David S. Broder: You are certainly entitled to judge my work by whatever standard you wish. I iwould simply point out to you that I have never accepted a speaking fee from a health care or medical group since I started covering that policy area 16 years ago.
In fact, Howell was spurred to write her piece by Silverstein's digging in June.
What he found, and what Broder admitted to when Howell pressed him, was that he had broken the Washington Post's rules regarding accepting speaking engagements without advance permission from an editor. While he didn't accept a fee from Western Conference of Prepaid Medical Service Plans (mostly Blue Cross and Blue Shield plans) when he spoke at their event last October, they did cover travel and hotel accommodations for him, Silverstein discovered, noting that "at minimum he is parsing words." And Broder did at the same time write a column sympathetic to a health care plan Blue Cross likes.
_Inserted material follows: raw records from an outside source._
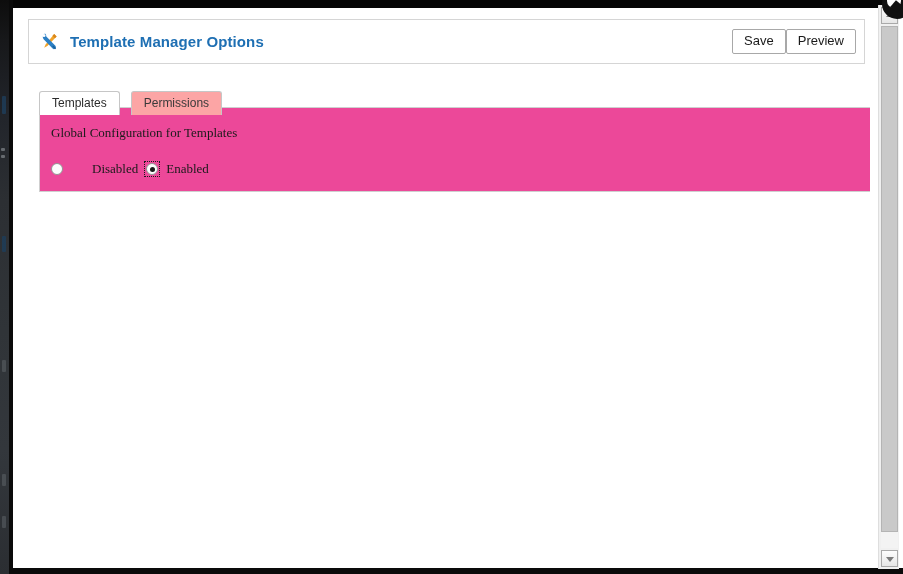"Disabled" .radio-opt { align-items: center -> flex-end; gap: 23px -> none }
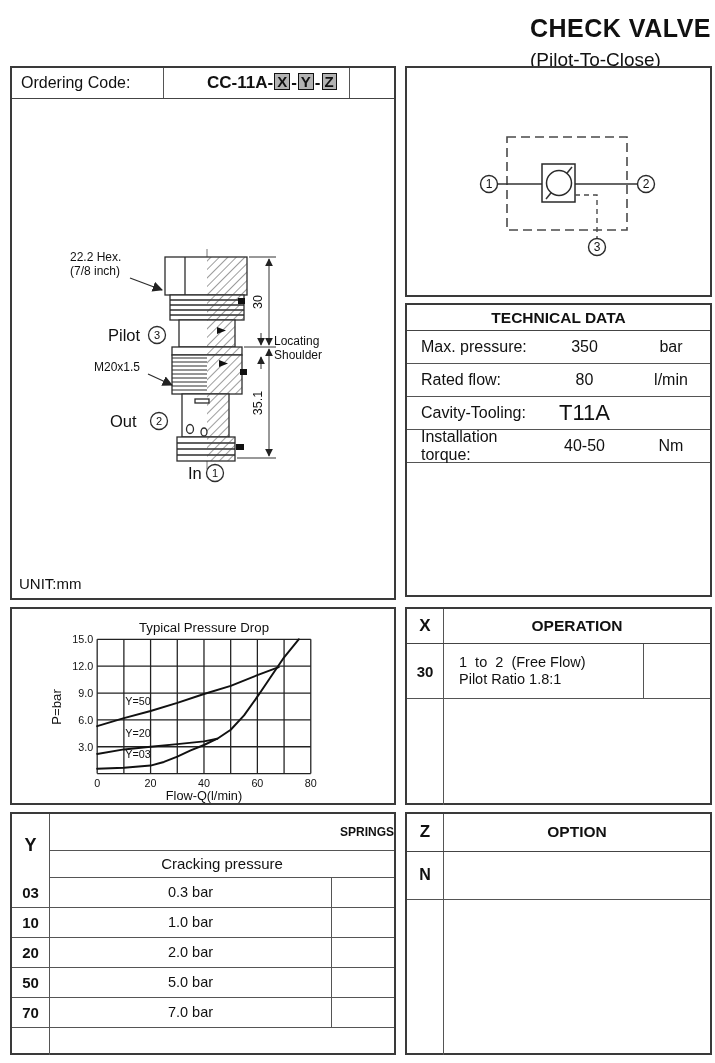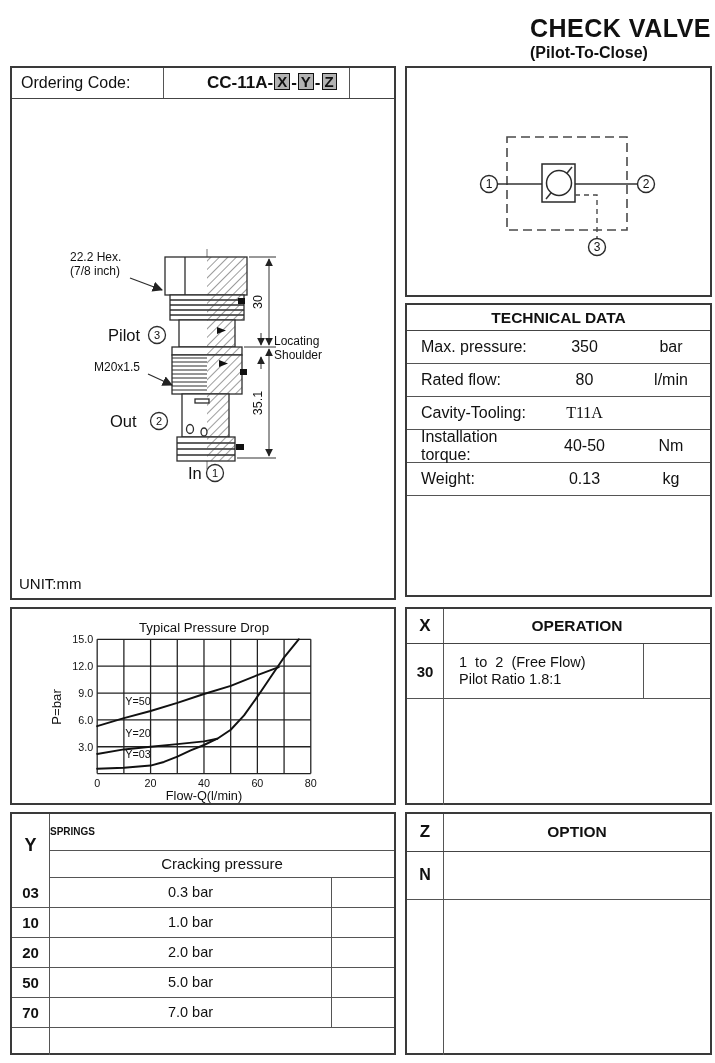"(Pilot-To-Close)" #page-subtitle { font-size: 16px -> 19px; font-weight: bold -> normal; margin-top: 1px -> 6px }
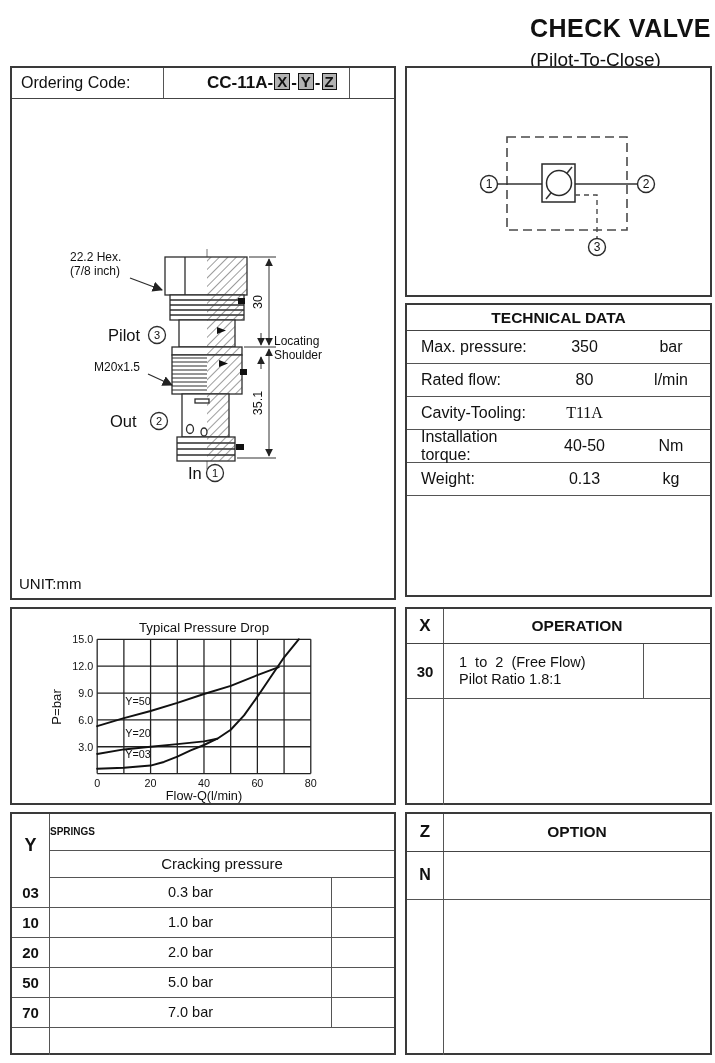"T11A" .serif-val { font-family: Liberation Serif, serif -> Liberation Sans, sans-serif; font-size: 16px -> 22px }
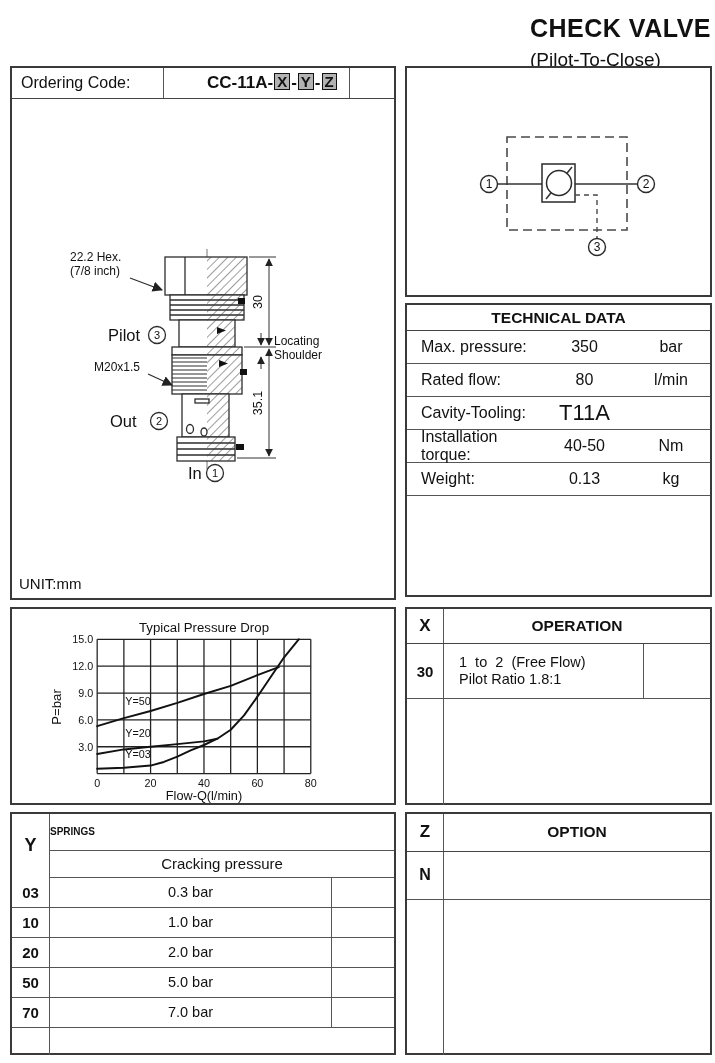"Weight:" div.tech-row { html: <div> <div>Weight:</div> <div>0.13</div> <div>kg</div> </div> -> none }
That's not all. Silverstein writes:
...Broder has apparently spoken at least three other times before health care groups:
At the Association for Community Health Improvement in 2005, at the Hyatt Regency in Tampa, Florida. The group is a coalition of for-profit and non-profit hospitals, government health officials, community health centers.
At the American College of Physicians, during a lobbying visit the group paid to Washington in the summer of 2005.
At the American Academy of Family Physicians in 1999, in Orlando, Florida.
Was Broder paid for these speeches, or did he accept travel and accommodations for the trips to Florida? Maybe the Post should find out.
Silverstein chose kindness in saying that what Broder did in another instance was to "flagrantly mislead" readers, when "lied to" would have been just as accurate. The columnist had told Howell when she was writing her column critiquing him that he had attended an American Council for Capital Formation event, "but did not give a speech" to the group, as Silverstein reported. But, in fact, an ACCF publication reported on Broder’s speech to the group and included a photograph of him addressing the crowd.
A question worth investigating for some individual with time on her hands, or of a collaborative group, is how many columnists are paid for speaking engagements and subsequently, without disclosing their financial interests, write favorably about the groups who paid them. The only difference between this kind of behavior and what Armstrong Williams did is that former Tribune Media Services/Los Angeles Times Syndicate columnist took taxpayer money for his shillery.